Google announced it will start accepting crypto as payment for its cloud services early next year by plugging into Coinbase. As part of the deal, Coinbase Commerce will move its "data-related applications" from Amazon Web Services over to Google. So not only is this Google Cloud welcoming crypto, but also a form of tie-up between Google and Coinbase.
Google Cloud's Web3 Lead at Mainnet 2022: The Problem With Crypto 'Purity Tests'
Rich Widmann, the Web3 lead at Google Cloud, tells Decrypt's Dan Roberts and Kate Irwin in our Decrypting Mainnet series at Mainnet 2022 how Google Cloud is trying to "build a giant bridge" between Web2 and Web3, and the problem with crypto "purity tests."

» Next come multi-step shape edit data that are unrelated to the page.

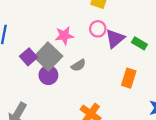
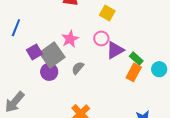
pink star: (64, 36) -> (70, 39), turned -30
gray semicircle: (78, 65) -> (78, 68), turned 152
orange rectangle: (129, 78) -> (134, 72), moved

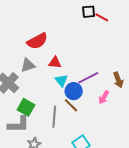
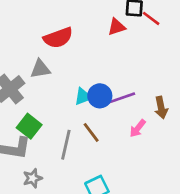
red triangle: (55, 63) -> (117, 27), moved, turned -32
cyan triangle: (61, 80) -> (83, 97), turned 40
blue circle: (74, 91) -> (100, 96), moved

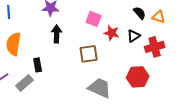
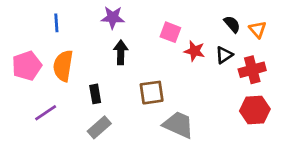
orange triangle: (159, 17) -> (258, 30), turned 32
brown square: (89, 54) -> (152, 93), moved
red hexagon: (138, 77) -> (255, 110), moved
gray rectangle: (25, 83) -> (99, 127), moved

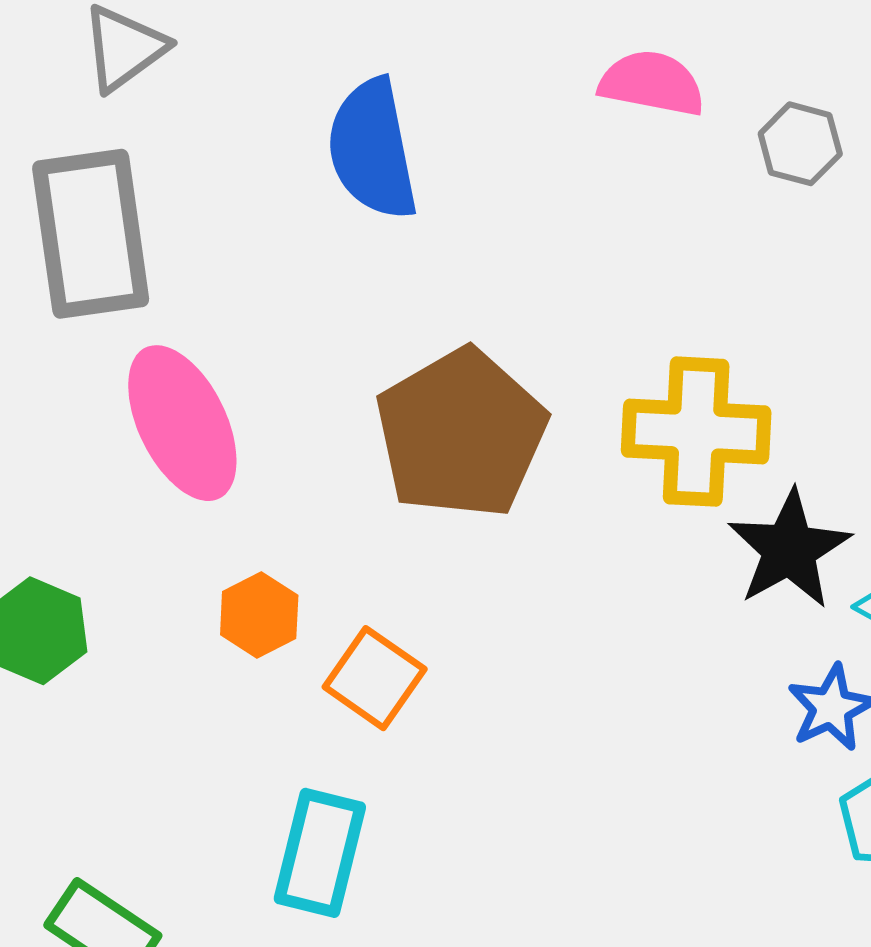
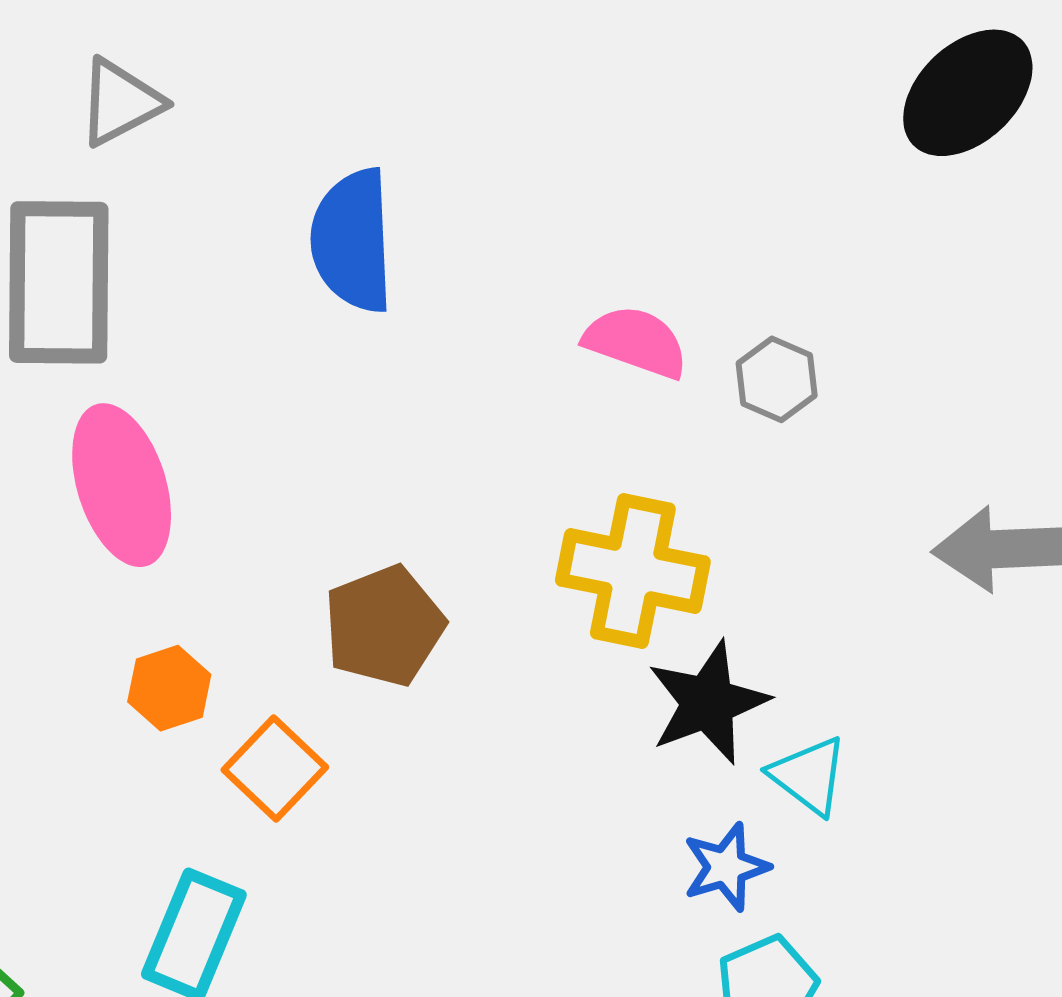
pink semicircle: (652, 83) -> (636, 342), moved
gray hexagon: (800, 144) -> (777, 379), moved
brown pentagon: (461, 434) -> (384, 626), moved, size x0.7

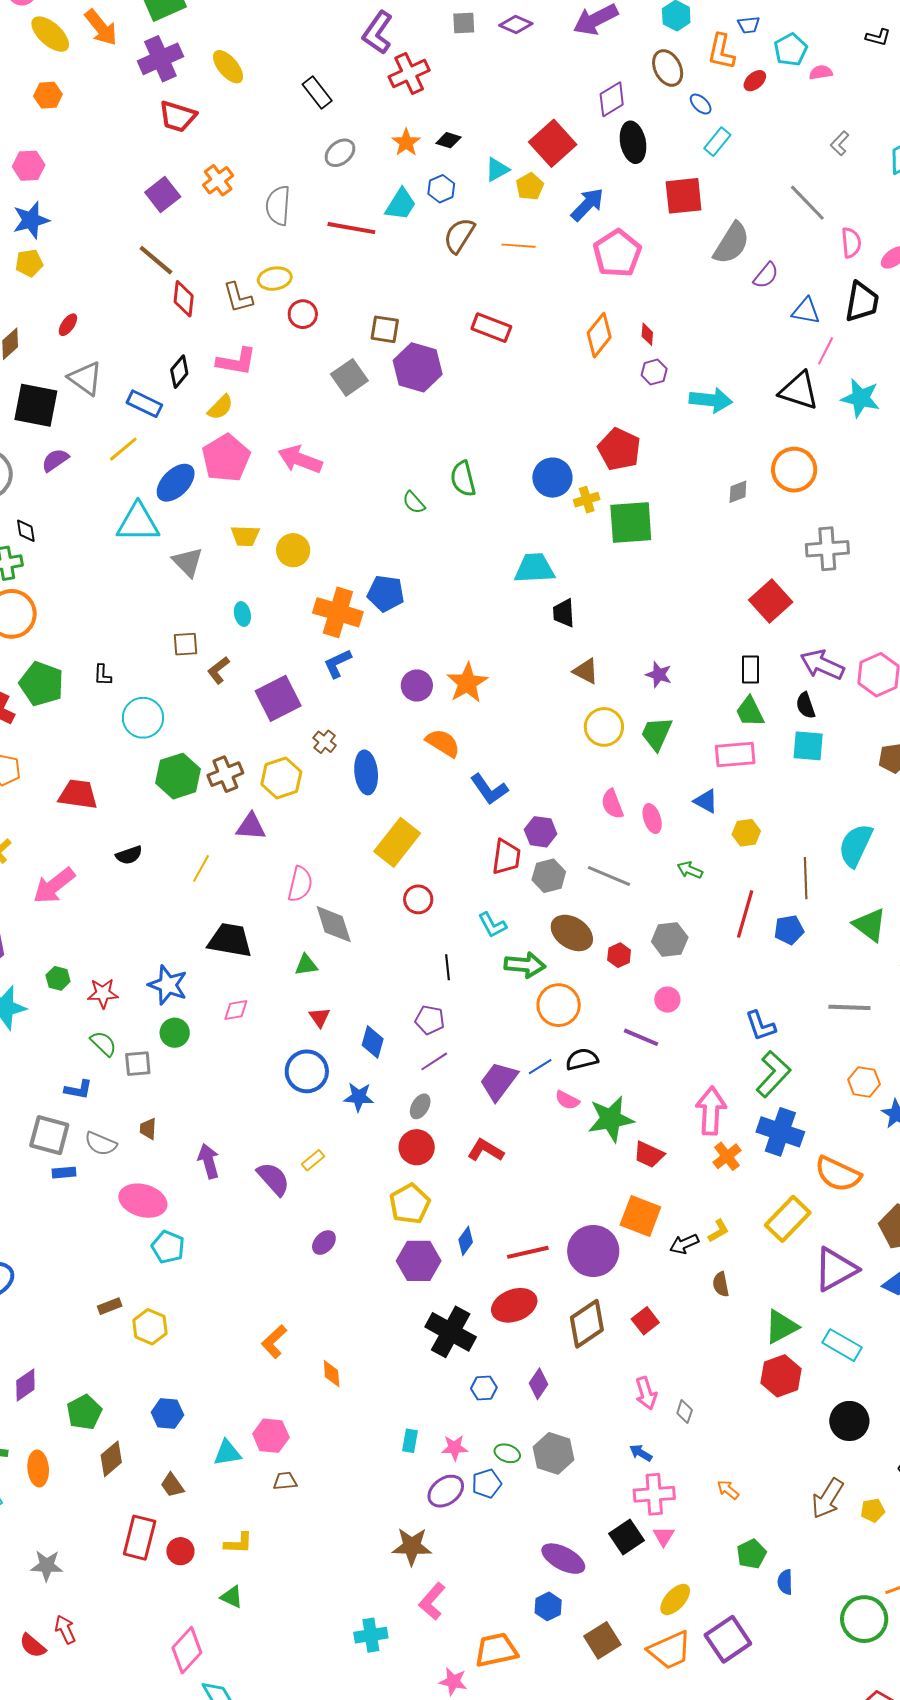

On the same day, 239-year-old Bank of New York Mellon launched its own Bitcoin and Ethereum custody service. The bank will hold clients' private keys and provide accounting on their crypto portfolios. This follows BNY Mellon becoming the custodian for the cash reserves that back Circle's USDC stablecoin in March. And last year, BNY Mellon launched a Bitcoin custody service in Ireland.
All of this might look to sneering crypto-skeptics like a sad attempt at rationalization. The favored mantra of Web3 builders, "bear markets are for building," gets so oft-repeated at times like these that it has become cliché. That doesn't mean it's untrue.
I first wrote about Bitcoin in 2011. I've witnessed the freezing crypto cycles of 2014, 2018, and now. Some of the best-known crypto companies and platforms were built during those "winters."
Lubin says crypto is "the tail being wagged by a very sick dog" right now and that it won't get better until the economy improves. Solana founder Anatoly Yakovenko thinks it could take 12-18 months.
Meanwhile, they're all still building, as signs of future adoption quietly multiply.